Homelessness does not always immediately present as such. I see many faces on Sixth Street, old, young, and a diverse spectrum of ethnicities and backgrounds.
On Friday, June 7, 2019, I met 20-year-old Zakila Marina, who had just gotten off work from her job at a Wendy’s restaurant in Central Austin. At first, before I talked with her and noticed her Wendy’s hat, I assumed that she was employed somewhere on Sixth Street, judging by the friendly receptions she was getting from several members of the homeless community at Sixth and San Jacinto streets in downtown Austin.
We struck up a conversation, and Zakila said she likes coming to Sixth Street after work. Eager to hear more of her story, I learned that she was born in India and spent her childhood in Nashville, Tennessee.
And then, she said she was in early pregnancy. She said she was already the mother of two daughters and that she had been sexually assaulted by a family member at the age of 13.
She spoke unfavorably of her current relationship, and without thinking, I blurted out my fears that she would wind up homeless. She looked at me, with an odd expression, and said she was homeless and living in a motel.
A thousand thoughts flooded my mind.

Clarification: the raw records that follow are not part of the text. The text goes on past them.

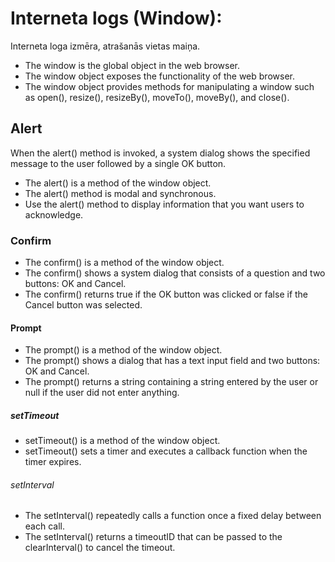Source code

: # Interneta logs (Window):
Interneta loga izmēra, atrašanās vietas maiņa.

- The window is the global object in the web browser.
- The window object exposes the functionality of the web browser.
- The window object provides methods for manipulating a window such as open(), resize(), resizeBy(), moveTo(), moveBy(), and close().

## Alert
When the alert() method is invoked, a system dialog shows the specified message to the user followed by a single OK button.

- The alert() is a method of the window object.
- The alert() method is modal and synchronous.
- Use the alert() method to display information that you want users to acknowledge.

### Confirm

- The confirm() is a method of the window object.
- The confirm() shows a system dialog that consists of a question and two buttons: OK and Cancel.
- The confirm() returns true if the OK button was clicked or false if the Cancel button was selected.

#### Prompt
- The prompt() is a method of the window object.
- The prompt() shows a dialog that has a text input field and two buttons: OK and Cancel.
- The prompt() returns a string containing a string entered by the user or null if the user did not enter anything.

##### setTimeout
- setTimeout() is a method of the window object.
- setTimeout() sets a timer and executes a callback function when the timer expires.

###### setInterval
- The setInterval() repeatedly calls a function once a fixed delay between each call.
- The setInterval() returns a timeoutID that can be passed to the clearInterval() to cancel the timeout.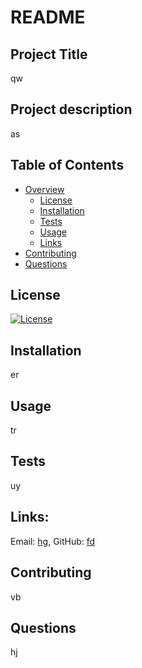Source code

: # README
## Project Title
qw
## Project description
as
## Table of Contents
- [Overview](#overview)
  - [License](#license)
  - [Installation](#installation)
  - [Tests](#tests)
  - [Usage](#usage)
  - [Links](#links)
- [Contributing](#contributing)
- [Questions](#questions)
## License
[![License](https://img.shields.io/badge/License-Apache_2.0-blue.svg)](https://opensource.org/licenses/Apache-2.0)
## Installation
er
## Usage
tr
## Tests
uy
## Links:
Email: [hg](hg), GitHub: [fd](https://github.com/fd)
## Contributing
vb
## Questions
hj
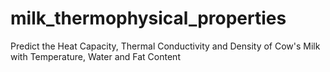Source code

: # milk_thermophysical_properties
Predict the Heat Capacity, Thermal Conductivity and Density of Cow's Milk with Temperature, Water and Fat Content
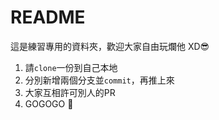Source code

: # README

這是練習專用的資料夾，歡迎大家自由玩爛他 XD😎

1. 請`clone`一份到自己本地
2. 分別新增兩個分支並`commit`，再推上來
3. 大家互相許可別人的PR
4. GOGOGO 🤜
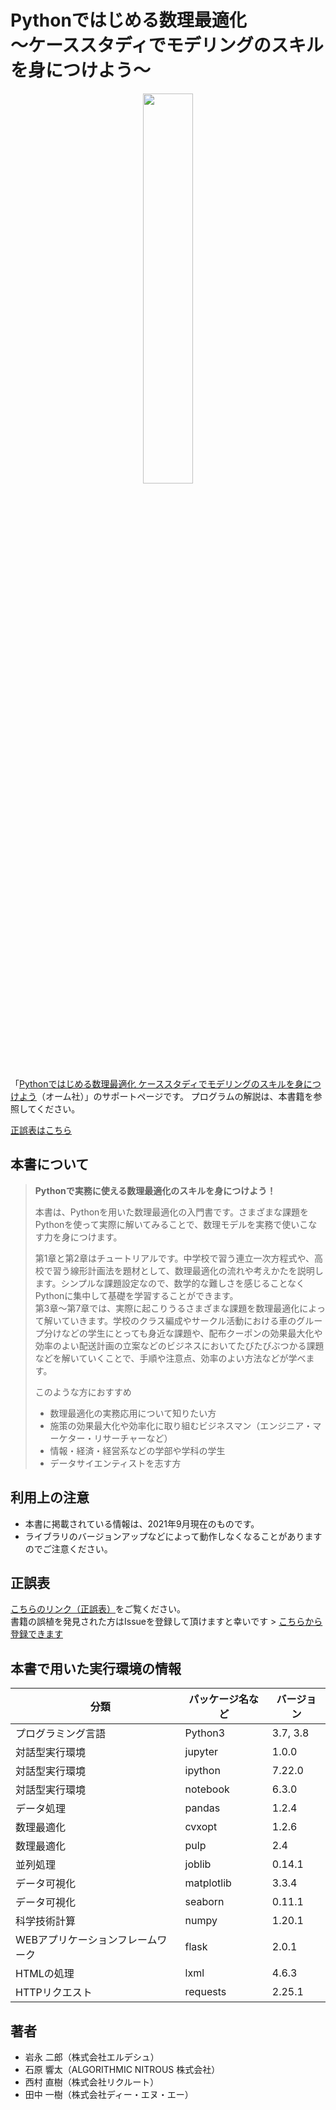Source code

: # Pythonではじめる数理最適化 <br/>〜ケーススタディでモデリングのスキルを身につけよう〜

<p align="center"><a href="https://www.ohmsha.co.jp/book/9784274227356/"><img width="40%" src="https://www.ohmsha.co.jp/Portals/0/images/noimage.png" /></a></p>

「[Pythonではじめる数理最適化 ケーススタディでモデリングのスキルを身につけよう](https://www.ohmsha.co.jp/book/9784274227356/)（オーム社）」のサポートページです。
プログラムの解説は、本書籍を参照してください。

[正誤表はこちら](正誤表.md)


## 本書について

> **Pythonで実務に使える数理最適化のスキルを身につけよう！**
> 
> 本書は、Pythonを用いた数理最適化の入門書です。さまざまな課題をPythonを使って実際に解いてみることで、数理モデルを実務で使いこなす力を身につけます。
>
> 第1章と第2章はチュートリアルです。中学校で習う連立一次方程式や、高校で習う線形計画法を題材として、数理最適化の流れや考えかたを説明します。シンプルな課題設定なので、数学的な難しさを感じることなくPythonに集中して基礎を学習することができます。  
> 第3章～第7章では、実際に起こりうるさまざまな課題を数理最適化によって解いていきます。学校のクラス編成やサークル活動における車のグループ分けなどの学生にとっても身近な課題や、配布クーポンの効果最大化や効率のよい配送計画の立案などのビジネスにおいてたびたびぶつかる課題などを解いていくことで、手順や注意点、効率のよい方法などが学べます。
> 
> このような方におすすめ
> - 数理最適化の実務応用について知りたい方
> - 施策の効果最大化や効率化に取り組むビジネスマン（エンジニア・マーケター・リサーチャーなど）
> - 情報・経済・経営系などの学部や学科の学生
> - データサイエンティストを志す方


## 利用上の注意

- 本書に掲載されている情報は、2021年9月現在のものです。
- ライブラリのバージョンアップなどによって動作しなくなることがありますのでご注意ください。


## 正誤表

[こちらのリンク（正誤表）](正誤表.md)をご覧ください。  
書籍の誤植を発見された方はIssueを登録して頂けますと幸いです > [こちらから登録できます](https://github.com/ohmsha/PyOptBook/issues/new)


## 本書で用いた実行環境の情報

|　分類 | パッケージ名など | バージョン |
| ---- | ---- | ---- |
| プログラミング言語 | Python3 | 3.7, 3.8 |
| 対話型実行環境 | jupyter | 1.0.0 |
| 対話型実行環境 | ipython | 7.22.0 |
| 対話型実行環境 | notebook | 6.3.0 |
| データ処理 | pandas | 1.2.4 |
| 数理最適化 | cvxopt | 1.2.6 |
| 数理最適化 | pulp | 2.4 |
| 並列処理 | joblib | 0.14.1 |
| データ可視化 | matplotlib | 3.3.4 |
| データ可視化 | seaborn | 0.11.1 |
| 科学技術計算 | numpy | 1.20.1 |
| WEBアプリケーションフレームワーク | flask | 2.0.1 |
| HTMLの処理 | lxml | 4.6.3 |
| HTTPリクエスト | requests | 2.25.1 |


## 著者

- 岩永 二郎（株式会社エルデシュ）
- 石原 響太（ALGORITHMIC NITROUS 株式会社）
- 西村 直樹（株式会社リクルート）
- 田中 一樹（株式会社ディー・エヌ・エー）
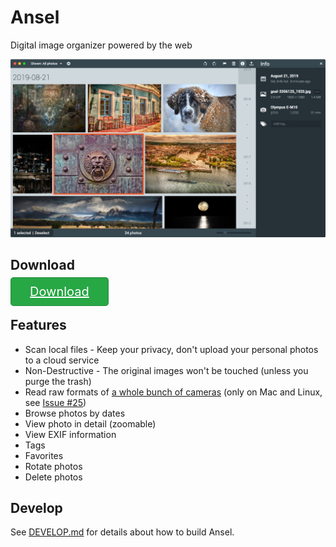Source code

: # Ansel

Digital image organizer powered by the web

![](doc/ansel-screenshot.jpg)

## Download

<a href="https://github.com/ansel-app/ansel/releases" style="font-weigth:bold;font-size:20px;color:white;background:#28a745;padding:10px 30px;border:1px solid rgba(27,31,35,.2);border-radius:5px">Download</a>

## Features

- Scan local files - Keep your privacy, don't upload your personal photos to a cloud service
- Non-Destructive - The original images won't be touched (unless you purge the trash)
- Read raw formats of [a whole bunch of cameras](https://www.libraw.org/supported-cameras) (only on Mac and Linux, see [Issue #25](https://github.com/ansel-app/ansel/issues/25))
- Browse photos by dates
- View photo in detail (zoomable)
- View EXIF information
- Tags
- Favorites
- Rotate photos
- Delete photos

## Develop

See [DEVELOP.md](DEVELOP.md) for details about how to build Ansel.
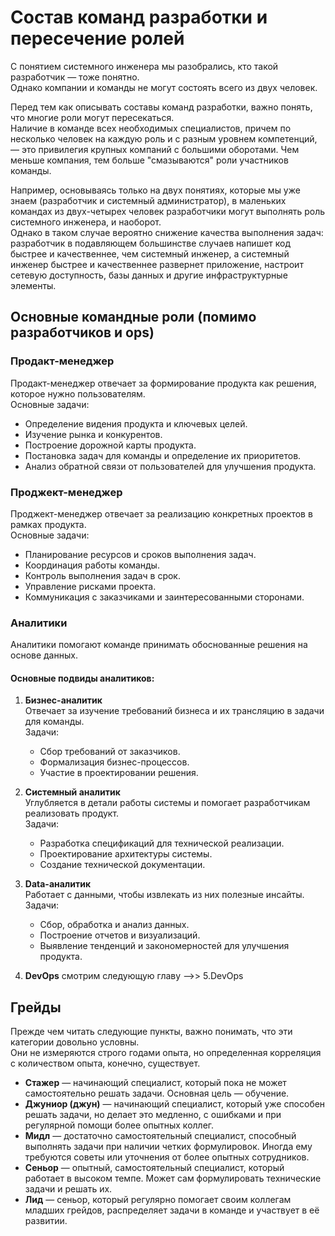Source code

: # Состав команд разработки и пересечение ролей

С понятием системного инженера мы разобрались, кто такой разработчик — тоже понятно.  
  Однако компании и команды не могут состоять всего из двух человек.  

Перед тем как описывать составы команд разработки, важно понять, 
  что многие роли могут пересекаться.  
Наличие в команде всех необходимых специалистов, причем по несколько человек на каждую роль
  и с разным уровнем компетенций, — это привилегия крупных компаний с большими оборотами. 
  Чем меньше компания, тем больше "смазываются" роли участников команды.  

Например, основываясь только на двух понятиях, которые мы уже знаем (разработчик и системный администратор), 
  в маленьких командах из двух-четырех человек разработчики могут выполнять роль системного инженера, и наоборот.  
Однако в таком случае вероятно снижение качества выполнения задач: разработчик в подавляющем большинстве случаев 
  напишет код быстрее и качественнее, чем системный инженер, а системный инженер быстрее и качественнее развернет приложение,
  настроит сетевую доступность, базы данных и другие инфраструктурные элементы.  

## Основные командные роли (помимо разработчиков и ops)

### Продакт-менеджер  
Продакт-менеджер отвечает за формирование продукта как решения, которое нужно пользователям.  
Основные задачи:  
- Определение видения продукта и ключевых целей.  
- Изучение рынка и конкурентов.  
- Построение дорожной карты продукта.  
- Постановка задач для команды и определение их приоритетов.  
- Анализ обратной связи от пользователей для улучшения продукта.  

### Проджект-менеджер  
Проджект-менеджер отвечает за реализацию конкретных проектов в рамках продукта.  
Основные задачи:  
- Планирование ресурсов и сроков выполнения задач.  
- Координация работы команды.  
- Контроль выполнения задач в срок.  
- Управление рисками проекта.  
- Коммуникация с заказчиками и заинтересованными сторонами.  

### Аналитики  
Аналитики помогают команде принимать обоснованные решения на основе данных.  

#### Основные подвиды аналитиков:  
1. **Бизнес-аналитик**  
   Отвечает за изучение требований бизнеса и их трансляцию в задачи для команды.  
   Задачи:  
   - Сбор требований от заказчиков.  
   - Формализация бизнес-процессов.  
   - Участие в проектировании решения.  

2. **Системный аналитик**  
   Углубляется в детали работы системы и помогает разработчикам реализовать продукт.  
   Задачи:  
   - Разработка спецификаций для технической реализации.  
   - Проектирование архитектуры системы.  
   - Создание технической документации.  

3. **Data-аналитик**  
   Работает с данными, чтобы извлекать из них полезные инсайты.  
   Задачи:  
   - Сбор, обработка и анализ данных.  
   - Построение отчетов и визуализаций.  
   - Выявление тенденций и закономерностей для улучшения продукта.  

4. **DevOps**
    смотрим следующую главу -->> 5.DevOps

## Грейды  
Прежде чем читать следующие пункты, важно понимать, что эти категории довольно условны.  
  Они не измеряются строго годами опыта, но определенная корреляция с количеством опыта, конечно, существует.  
- **Стажер** — начинающий специалист, который пока не может самостоятельно решать задачи. Основная цель — обучение.  
- **Джуниор (джун)** — начинающий специалист, который уже способен решать задачи, 
    но делает это медленно, с ошибками и при регулярной помощи более опытных коллег.  
- **Мидл** — достаточно самостоятельный специалист, способный выполнять задачи при наличии четких формулировок. 
    Иногда ему требуются советы или уточнения от более опытных сотрудников.  
- **Сеньор** — опытный, самостоятельный специалист, который работает в высоком темпе. 
    Может сам формулировать технические задачи и решать их.  
- **Лид** — сеньор, который регулярно помогает своим коллегам младших грейдов, 
    распределяет задачи в команде и участвует в её развитии.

Namely, that I should never assume anything about someone’s living conditions. I looked her in the eye and told her as much — that I fall into the trap of falsely thinking that homelessness means living outdoors, without a roof.
Zakila then told me a little more about her life. Her mom is in jail, and her sister is helping her care for her two children. She desperately wants to do all the right things for her unborn child. She wants to make all of her doctor’s appointments and follow through with all of the required prenatal care.

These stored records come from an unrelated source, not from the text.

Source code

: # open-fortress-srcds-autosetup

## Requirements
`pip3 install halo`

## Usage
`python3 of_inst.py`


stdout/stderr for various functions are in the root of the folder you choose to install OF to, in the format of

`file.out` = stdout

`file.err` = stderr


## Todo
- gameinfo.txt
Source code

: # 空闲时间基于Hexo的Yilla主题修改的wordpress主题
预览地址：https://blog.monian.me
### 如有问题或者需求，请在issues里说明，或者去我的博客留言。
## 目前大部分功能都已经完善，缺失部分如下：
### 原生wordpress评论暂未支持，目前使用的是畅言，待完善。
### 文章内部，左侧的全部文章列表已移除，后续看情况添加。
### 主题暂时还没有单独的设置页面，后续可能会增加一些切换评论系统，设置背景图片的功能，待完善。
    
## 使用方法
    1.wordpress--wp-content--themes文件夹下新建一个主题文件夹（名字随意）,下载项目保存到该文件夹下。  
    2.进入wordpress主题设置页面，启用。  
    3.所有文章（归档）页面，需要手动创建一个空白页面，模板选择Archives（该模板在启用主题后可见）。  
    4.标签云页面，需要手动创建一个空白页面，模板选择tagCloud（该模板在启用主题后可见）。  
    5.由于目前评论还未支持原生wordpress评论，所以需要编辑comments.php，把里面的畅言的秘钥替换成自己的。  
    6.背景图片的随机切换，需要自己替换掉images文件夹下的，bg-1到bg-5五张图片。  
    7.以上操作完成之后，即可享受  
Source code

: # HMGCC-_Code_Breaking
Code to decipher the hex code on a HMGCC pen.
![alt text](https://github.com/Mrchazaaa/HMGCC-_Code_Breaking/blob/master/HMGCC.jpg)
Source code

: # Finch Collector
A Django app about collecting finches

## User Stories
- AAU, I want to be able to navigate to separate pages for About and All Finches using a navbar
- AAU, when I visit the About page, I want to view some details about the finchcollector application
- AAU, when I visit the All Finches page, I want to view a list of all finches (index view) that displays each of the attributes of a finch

After our conversation, her friends Ruby Red and Elizabeth, two homeless women I had met and photographed in months past on Sixth Street, lent Zakila their emotional support. The trio posed for photos, smiling broadly and putting their arms around each other.
I got Zakila’s phone number and told her I’d like to stay in touch. I begged her to seek help from as many avenues as possible and to take care of herself and her baby. And then we went our separate ways, me headed to my car and Zakila into the heart of the night on Sixth Street.